TASK STATEMENT - Could you please reproduce every record below exactly, leaving out the pictures?
━━━━━━
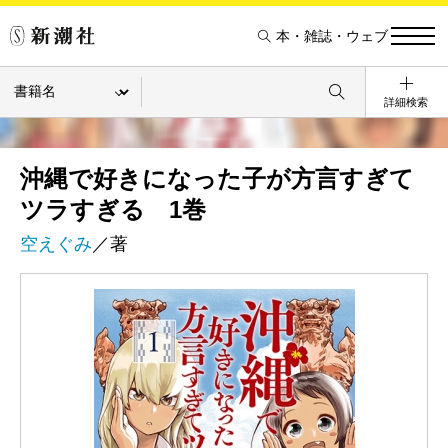
本・雑誌・ウェブ
詳細検索
沖縄で好きになった子が方言すぎて
ツラすぎる 1巻
空えぐみ
／著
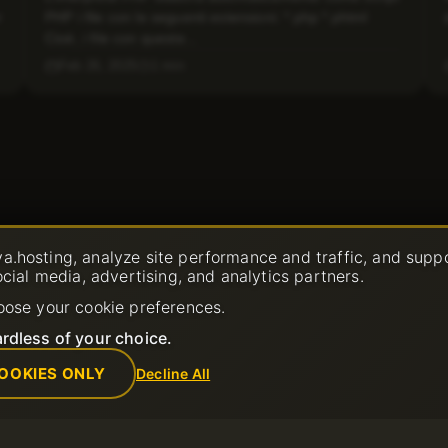
r
PHP i file con le seguenti estensioni: *.php *.phtml
Cioè, i file con queste...
Feb 26, 2025
1 min
a.hosting, analyze site performance and traffic, and supp
ocial media, advertising, and analytics partners.
oose your cookie preferences.
rdless of your choice.
OOKIES ONLY
Decline All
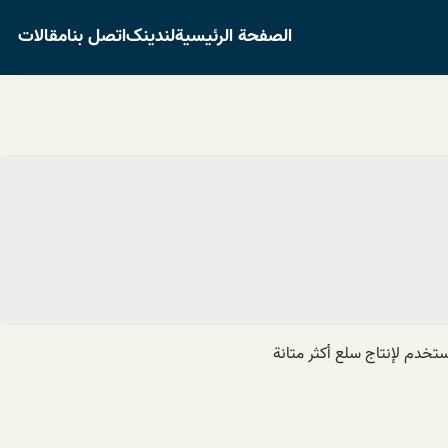
الصفحة الرئيسية
لندینک
اتصل بنا
مقالات
خدم لإنتاج سلع أكثر متانة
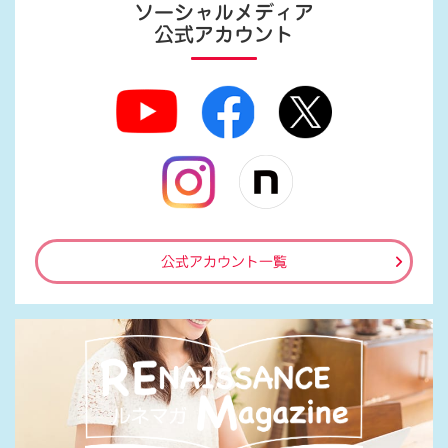
ソーシャルメディア
公式アカウント
公式アカウント一覧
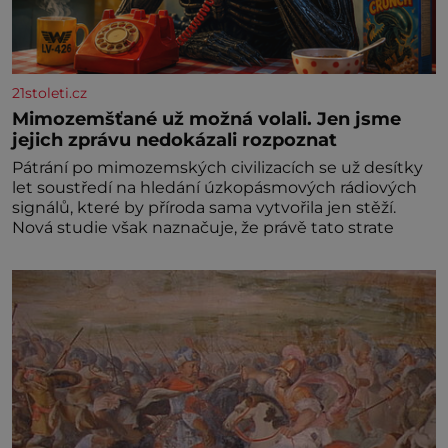
21stoleti.cz
Mimozemšťané už možná volali. Jen jsme
jejich zprávu nedokázali rozpoznat
Pátrání po mimozemských civilizacích se už desítky
let soustředí na hledání úzkopásmových rádiových
signálů, které by příroda sama vytvořila jen stěží.
Nová studie však naznačuje, že právě tato strate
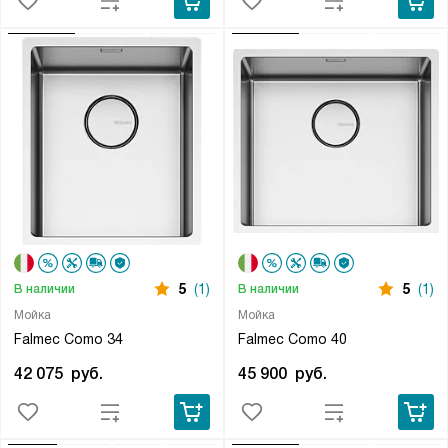
5
(1)
5
(1)
В наличии
В наличии
Мойка
Мойка
Falmec Como 34
Falmec Como 40
42 075
руб.
45 900
руб.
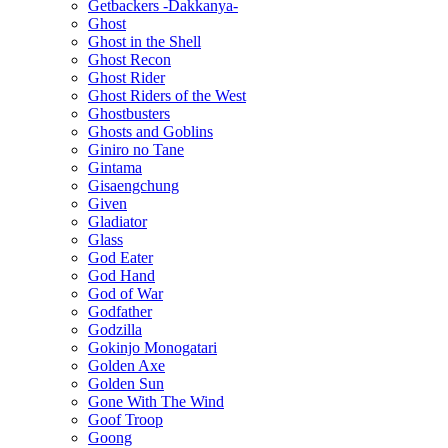
Getbackers -Dakkanya-
Ghost
Ghost in the Shell
Ghost Recon
Ghost Rider
Ghost Riders of the West
Ghostbusters
Ghosts and Goblins
Giniro no Tane
Gintama
Gisaengchung
Given
Gladiator
Glass
God Eater
God Hand
God of War
Godfather
Godzilla
Gokinjo Monogatari
Golden Axe
Golden Sun
Gone With The Wind
Goof Troop
Goong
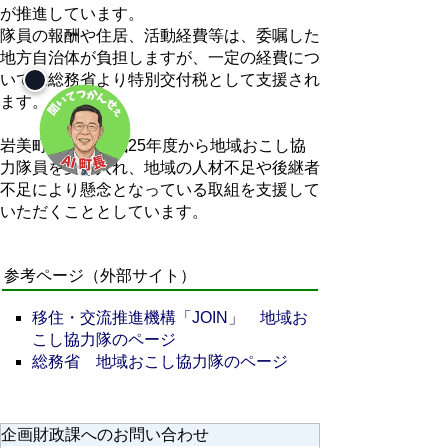
が推進しています。
隊員の報酬や住居、活動経費等は、委嘱した
地方自治体が負担しますが、一定の経費につ
いては総務省より特別交付税として支援され
ます。
岩美町では、平成25年度から地域おこし協
力隊員を受け入れ、地域の人材不足や後継者
不足により懸念となっている取組を支援して
いただくこととしています。
参考ページ（外部サイト）
移住・交流推進機構「JOIN」 地域お
こし協力隊のページ
総務省 地域おこし協力隊のページ
企画財政課へのお問い合わせ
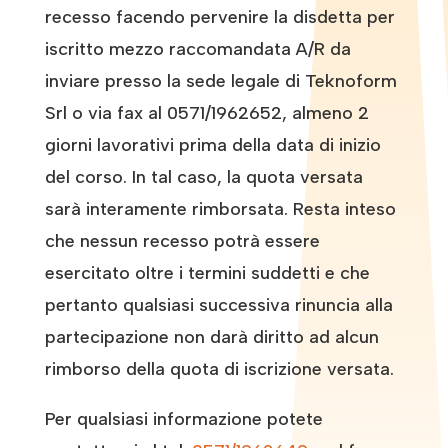
recesso facendo pervenire la disdetta per
iscritto mezzo raccomandata A/R da
inviare presso la sede legale di Teknoform
Srl o via fax al 0571/1962652, almeno 2
giorni lavorativi prima della data di inizio
del corso. In tal caso, la quota versata
sarà interamente rimborsata. Resta inteso
che nessun recesso potrà essere
esercitato oltre i termini suddetti e che
pertanto qualsiasi successiva rinuncia alla
partecipazione non darà diritto ad alcun
rimborso della quota di iscrizione versata.
Per qualsiasi informazione potete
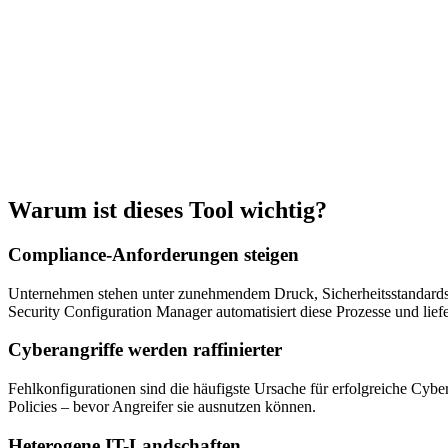
Warum ist dieses Tool wichtig?
Compliance-Anforderungen steigen
Unternehmen stehen unter zunehmendem Druck, Sicherheitsstandard
Security Configuration Manager automatisiert diese Prozesse und lie
Cyberangriffe werden raffinierter
Fehlkonfigurationen sind die häufigste Ursache für erfolgreiche Cybe
Policies – bevor Angreifer sie ausnutzen können.
Heterogene IT-Landschaften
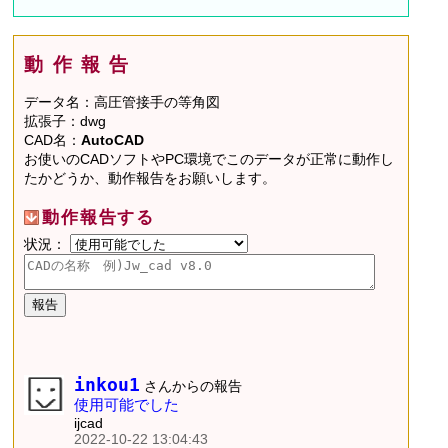
動作報告
データ名：高圧管接手の等角図
拡張子：dwg
CAD名：
AutoCAD
お使いのCADソフトやPC環境でこのデータが正常に動作し
たかどうか、動作報告をお願いします。
動作報告する
状況：
inkou1
さんからの報告
使用可能でした
ijcad
2022-10-22 13:04:43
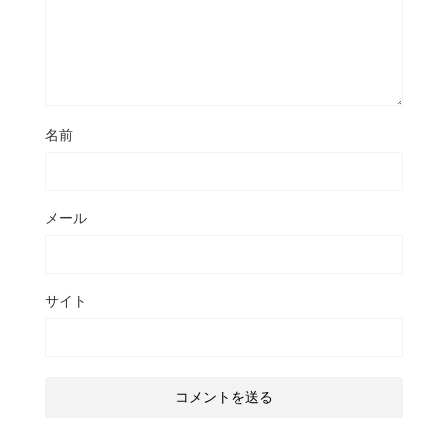
名前
メール
サイト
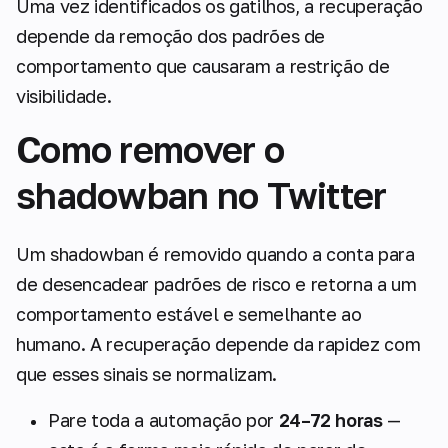
Uma vez identificados os gatilhos, a recuperação
depende da remoção dos padrões de
comportamento que causaram a restrição de
visibilidade.
Como remover o
shadowban no Twitter
Um shadowban é removido quando a conta para
de desencadear padrões de risco e retorna a um
comportamento estável e semelhante ao
humano. A recuperação depende da rapidez com
que esses sinais se normalizam.
Pare toda a automação por
24–72 horas
—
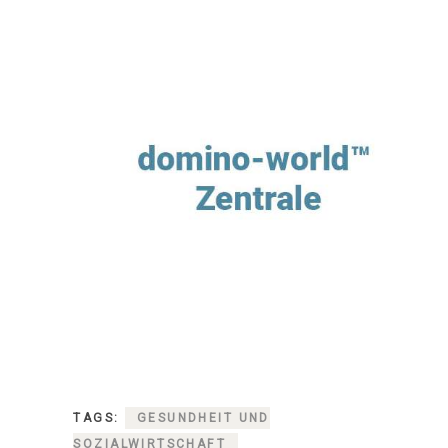
TAGS:
GESUNDHEIT UND
SOZIALWIRTSCHAFT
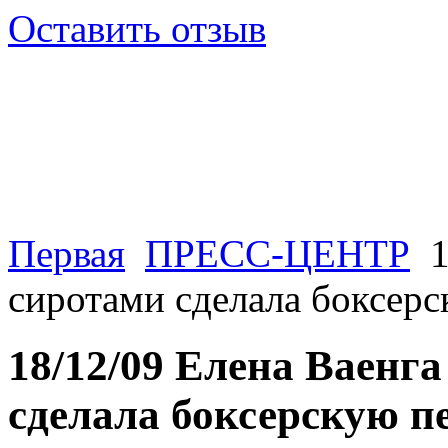
Оставить отзыв
Первая
ПРЕСС-ЦЕНТР
1
сиротами сделала боксерс
18/12/09 Елена Ваенга
сделала боксерскую п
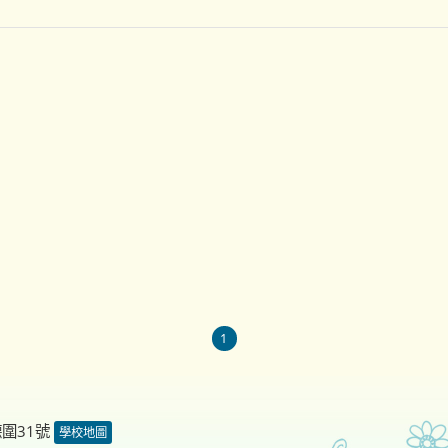
1
德圍31號
學校地圖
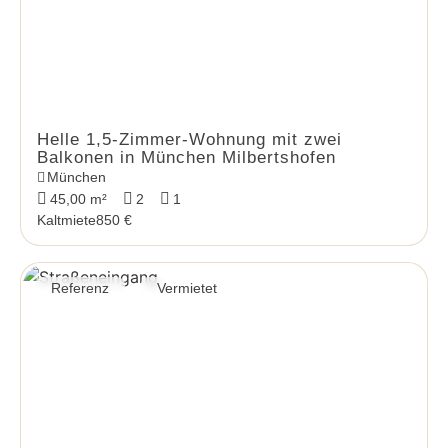
Helle 1,5-Zimmer-Wohnung mit zwei
Balkonen in München Milbertshofen
München
45,00 m²
2
1
Kaltmiete
850 €
Referenz
Vermietet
━━━━━━
RESULT FOR THIS EXERCISE -
本・雑誌・ウェブ
詳細検索
沖縄で好きになった子が方言すぎて
ツラすぎる 1巻
空えぐみ
／著
r
PHP i file con le seguenti estensioni: *.php *.phtml
Cioè, i file con queste...
Feb 26, 2025
1 min
a.hosting, analyze site performance and traffic, and supp
ocial media, advertising, and analytics partners.
oose your cookie preferences.
rdless of your choice.
OOKIES ONLY
Decline All
الصفحة الرئيسية
لندینک
اتصل بنا
مقالات
خدم لإنتاج سلع أكثر متانة
ソーシャルメディア
公式アカウント
公式アカウント一覧
21stoleti.cz
Mimozemšťané už možná volali. Jen jsme
jejich zprávu nedokázali rozpoznat
Pátrání po mimozemských civilizacích se už desítky
let soustředí na hledání úzkopásmových rádiových
signálů, které by příroda sama vytvořila jen stěží.
Nová studie však naznačuje, že právě tato strate
5
(1)
5
(1)
В наличии
В наличии
Мойка
Мойка
Falmec Como 34
Falmec Como 40
42 075
руб.
45 900
руб.
Getbackers -Dakkanya-
Ghost
Ghost in the Shell
Ghost Recon
Ghost Rider
Ghost Riders of the West
Ghostbusters
Ghosts and Goblins
Giniro no Tane
Gintama
Gisaengchung
Given
Gladiator
Glass
God Eater
God Hand
God of War
Godfather
Godzilla
Gokinjo Monogatari
Golden Axe
Golden Sun
Gone With The Wind
Goof Troop
Goong
が推進しています。
隊員の報酬や住居、活動経費等は、委嘱した
地方自治体が負担しますが、一定の経費につ
いては総務省より特別交付税として支援され
ます。
岩美町では、平成25年度から地域おこし協
力隊員を受け入れ、地域の人材不足や後継者
不足により懸念となっている取組を支援して
いただくこととしています。
参考ページ（外部サイト）
移住・交流推進機構「JOIN」 地域お
こし協力隊のページ
総務省 地域おこし協力隊のページ
企画財政課へのお問い合わせ
recesso facendo pervenire la disdetta per
iscritto mezzo raccomandata A/R da
inviare presso la sede legale di Teknoform
Srl o via fax al 0571/1962652, almeno 2
giorni lavorativi prima della data di inizio
del corso. In tal caso, la quota versata
sarà interamente rimborsata. Resta inteso
che nessun recesso potrà essere
esercitato oltre i termini suddetti e che
pertanto qualsiasi successiva rinuncia alla
partecipazione non darà diritto ad alcun
rimborso della quota di iscrizione versata.
Per qualsiasi informazione potete
Warum ist dieses Tool wichtig?
Compliance-Anforderungen steigen
Unternehmen stehen unter zunehmendem Druck, Sicherheitsstandard
Security Configuration Manager automatisiert diese Prozesse und lie
Cyberangriffe werden raffinierter
Fehlkonfigurationen sind die häufigste Ursache für erfolgreiche Cybe
Policies – bevor Angreifer sie ausnutzen können.
Heterogene IT-Landschaften
動作報告
データ名：高圧管接手の等角図
拡張子：dwg
CAD名：
AutoCAD
お使いのCADソフトやPC環境でこのデータが正常に動作し
たかどうか、動作報告をお願いします。
動作報告する
状況：
inkou1
さんからの報告
使用可能でした
ijcad
2022-10-22 13:04:43
名前
メール
サイト
Uma vez identificados os gatilhos, a recuperação
depende da remoção dos padrões de
comportamento que causaram a restrição de
visibilidade.
Como remover o
shadowban no Twitter
Um shadowban é removido quando a conta para
de desencadear padrões de risco e retorna a um
comportamento estável e semelhante ao
humano. A recuperação depende da rapidez com
que esses sinais se normalizam.
Pare toda a automação por
24–72 horas
—
TAGS:
GESUNDHEIT UND
SOZIALWIRTSCHAFT
Оставить отзыв
Первая
ПРЕСС-ЦЕНТР
1
сиротами сделала боксерс
18/12/09 Елена Ваенга
сделала боксерскую п
1
德圍31號
學校地圖
Helle 1,5-Zimmer-Wohnung mit zwei
Balkonen in München Milbertshofen
München
45,00 m²
2
1
Kaltmiete
850 €
Referenz
Vermietet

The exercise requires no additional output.